- The Washington Times - Tuesday, August 26, 2014

RICHMOND — Prosecutors completed their questioning of Bob McDonnell on Tuesday, establishing during cross examination what has turned out to be a largely circumstantial case against the former Virginia governor accused of public corruption.

But after stating since the indictment was first handed up in January that he was looking forward to telling his side of the story, Mr. McDonnell also appeared to fall short of resolving key questions about his relationship with a wealthy businessman who plied his family with gifts and loans.

The defense’s case appeared headed toward a close Wednesday, after the former governor was cross examined for two days by prosecutor Michael Dry. Mr. McDonnell’s temperament during at-times contentious questioning ranged from reserved to emphatic, and he was unwavering for much of Tuesday when he denied repeatedly any effort to conceal the nature of his relationship with Jonnie R. Williams Sr.

Mr. McDonnell and his wife, Maureen, are accused of conspiring to promote the business interests of Mr. Williams, the former CEO of Star Scientific Inc., in exchange for more than $170,000 worth of gifts and loans.

But if the prosecution was saving a “smoking gun” correspondence definitively proving a quid pro quo between Mr. McDonnell and Mr. Williams for the cross examination, it was unclear what exactly it was.

Mr. Dry questioned Mr. McDonnell about notes he exchanged with Mr. Williams that appeared to coincide with related acts as governor.

Mr. McDonnell dashed off a late-night email telling William A. Hazel Jr., his secretary of health and human resources, to set up a meeting with Mr. Williams the night he came home from a 2011 vacation on the businessman’s tab.

He also whipped out a bottle of Mr. Williams’ product, Anatabloc, in a meeting about how to lower health care costs for the state workforce days after a $50,000 check for his real estate company arrived from Mr. Williams in March 2012.

But Mr. McDonnell, choosing his words carefully in many instances, managed to deflect much of Mr. Dry’s questioning. And he denied outright that Mr. Williams had ever asked him for anything or he had given him special treatment.

Mr. Williams, in his own testimony under immunity earlier in the trial, said he was after the prestige of the governor’s office to support his product, Anatabloc.

Prosecutors have implied he got what he was looking for — or at least treatment the governor wouldn’t afford to just anyone — in an executive mansion lunch for Anatabloc’s rollout in August 2011 and a picture of a smiling Mr. McDonnell holding a bottle of Anatabloc at a different event, for example.

“Every donor wants something,” Mr. McDonnell said Tuesday, adding that Mr. Williams never told him about something specifically that he wanted.

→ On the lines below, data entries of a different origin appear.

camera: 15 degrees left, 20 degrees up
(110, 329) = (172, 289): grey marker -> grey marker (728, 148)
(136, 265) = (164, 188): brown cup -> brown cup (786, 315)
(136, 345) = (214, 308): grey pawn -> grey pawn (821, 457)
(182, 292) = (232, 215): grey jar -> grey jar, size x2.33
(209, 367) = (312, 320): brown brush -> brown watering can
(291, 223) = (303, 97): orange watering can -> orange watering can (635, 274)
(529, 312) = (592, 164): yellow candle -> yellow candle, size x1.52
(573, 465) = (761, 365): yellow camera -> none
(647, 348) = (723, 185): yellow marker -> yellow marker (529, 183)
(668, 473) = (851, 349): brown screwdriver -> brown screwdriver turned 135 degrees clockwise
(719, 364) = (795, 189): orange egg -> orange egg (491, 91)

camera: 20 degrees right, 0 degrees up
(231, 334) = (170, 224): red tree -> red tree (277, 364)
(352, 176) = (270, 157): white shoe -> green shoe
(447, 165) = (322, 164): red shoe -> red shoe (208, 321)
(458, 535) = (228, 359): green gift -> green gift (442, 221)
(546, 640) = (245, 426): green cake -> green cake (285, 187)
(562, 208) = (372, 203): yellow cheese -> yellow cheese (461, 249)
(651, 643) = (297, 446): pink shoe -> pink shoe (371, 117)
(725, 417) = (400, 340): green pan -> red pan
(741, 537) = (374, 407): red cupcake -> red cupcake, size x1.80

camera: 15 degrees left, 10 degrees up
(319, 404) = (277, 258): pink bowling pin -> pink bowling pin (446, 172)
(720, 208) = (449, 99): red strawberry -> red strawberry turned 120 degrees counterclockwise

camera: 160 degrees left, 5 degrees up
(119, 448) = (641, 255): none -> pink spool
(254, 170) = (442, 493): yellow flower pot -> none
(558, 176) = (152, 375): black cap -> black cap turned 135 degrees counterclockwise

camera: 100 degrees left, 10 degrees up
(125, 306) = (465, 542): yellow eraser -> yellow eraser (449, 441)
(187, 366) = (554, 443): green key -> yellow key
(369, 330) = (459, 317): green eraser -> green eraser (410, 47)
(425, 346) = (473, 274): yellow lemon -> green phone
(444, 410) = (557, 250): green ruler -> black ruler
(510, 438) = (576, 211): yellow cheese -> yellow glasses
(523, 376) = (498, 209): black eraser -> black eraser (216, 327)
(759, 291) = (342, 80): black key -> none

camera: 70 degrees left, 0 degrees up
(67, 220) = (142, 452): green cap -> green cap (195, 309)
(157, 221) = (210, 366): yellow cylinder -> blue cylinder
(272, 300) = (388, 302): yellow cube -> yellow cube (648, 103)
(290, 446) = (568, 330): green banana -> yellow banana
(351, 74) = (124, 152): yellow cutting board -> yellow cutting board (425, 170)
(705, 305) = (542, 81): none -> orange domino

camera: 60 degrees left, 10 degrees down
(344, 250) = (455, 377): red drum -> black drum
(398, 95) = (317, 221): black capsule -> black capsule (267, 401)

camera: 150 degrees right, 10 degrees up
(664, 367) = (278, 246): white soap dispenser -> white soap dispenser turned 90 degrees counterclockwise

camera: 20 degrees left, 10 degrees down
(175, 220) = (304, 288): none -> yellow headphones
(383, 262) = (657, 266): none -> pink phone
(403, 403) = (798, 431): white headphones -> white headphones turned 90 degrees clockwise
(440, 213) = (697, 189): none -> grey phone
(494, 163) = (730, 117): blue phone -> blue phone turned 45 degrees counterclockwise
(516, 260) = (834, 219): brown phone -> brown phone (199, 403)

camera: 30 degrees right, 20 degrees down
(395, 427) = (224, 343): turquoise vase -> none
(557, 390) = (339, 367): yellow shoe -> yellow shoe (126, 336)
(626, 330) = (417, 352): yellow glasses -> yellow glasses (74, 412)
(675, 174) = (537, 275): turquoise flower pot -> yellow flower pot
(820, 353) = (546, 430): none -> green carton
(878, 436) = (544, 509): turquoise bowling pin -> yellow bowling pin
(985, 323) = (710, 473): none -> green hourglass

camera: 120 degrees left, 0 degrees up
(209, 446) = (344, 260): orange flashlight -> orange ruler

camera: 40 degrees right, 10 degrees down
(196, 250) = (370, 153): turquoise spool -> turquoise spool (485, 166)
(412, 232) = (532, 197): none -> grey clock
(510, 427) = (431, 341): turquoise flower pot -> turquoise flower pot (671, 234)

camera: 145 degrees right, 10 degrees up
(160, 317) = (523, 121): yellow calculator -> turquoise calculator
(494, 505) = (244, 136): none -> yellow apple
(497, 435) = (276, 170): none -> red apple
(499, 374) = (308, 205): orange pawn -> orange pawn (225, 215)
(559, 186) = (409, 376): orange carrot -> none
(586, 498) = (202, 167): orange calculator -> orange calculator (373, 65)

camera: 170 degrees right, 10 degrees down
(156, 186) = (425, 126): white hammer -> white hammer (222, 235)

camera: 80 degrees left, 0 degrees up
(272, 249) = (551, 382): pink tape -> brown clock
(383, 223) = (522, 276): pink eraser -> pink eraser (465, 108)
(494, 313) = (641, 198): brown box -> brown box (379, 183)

For his part, Mr. McDonnell admitted Tuesday to taking the more than $170,000 in gifts and loans. He said he regretted taking that much, or allowing members of his family to accept the ones he didn’t know about.

He only learned after the fact, for example, that his wife had negotiated an initial $50,000 loan from Mr. Williams in 2011.

“I’m responsible for my family,” he said, noting that he “allowed my life to get out of balance so that my judgement wasn’t as good as it should have been.”

“That is my error,” he said. “I take responsibility for that.”

But Mr. Dry also put Mr. McDonnell on the defensive on several occasions, notably when he acknowledged revising loan applications after his wife had been questioned by authorities in February 2013. In addition to the public corruption charges, the McDonnells also have been charged with falsifying documents submitted to banks because they didn’t list their outstanding liabilities to Mr. Williams on them. Mrs. McDonnell is also facing an obstruction charge.

Mr. McDonnell said he didn’t look at the initial form carefully and had always treated it as a draft. But it was after law enforcement had questioned his wife did Mr. McDonnell mention a confidentiality agreement with bookkeeper Brenda Chamberlain, who was helping him prepare the documents in early 2013.

Mr. Dry also questioned him about emails from February 2012 that the former governor sent just minutes apart — one to Mr. Williams asking him if he should call his lawyer about certificates and documents and the next to chief counsel Jasen Eige telling Mr. Eige to see him about Anatabloc issues at public universities in the state.

One thing Mr. Williams has said he wanted was state funding to conduct clinical trials for the product.

Mr. McDonnell has said he routinely fires off many late-night emails — such as the other one to Dr. Hazel — and that he didn’t understand at the time that Mr. Williams was trying to get his help securing clinical studies at state universities.

“He never asked me for help” with Virginia Commonwealth University and the University of Virginia, Mr. McDonnell said.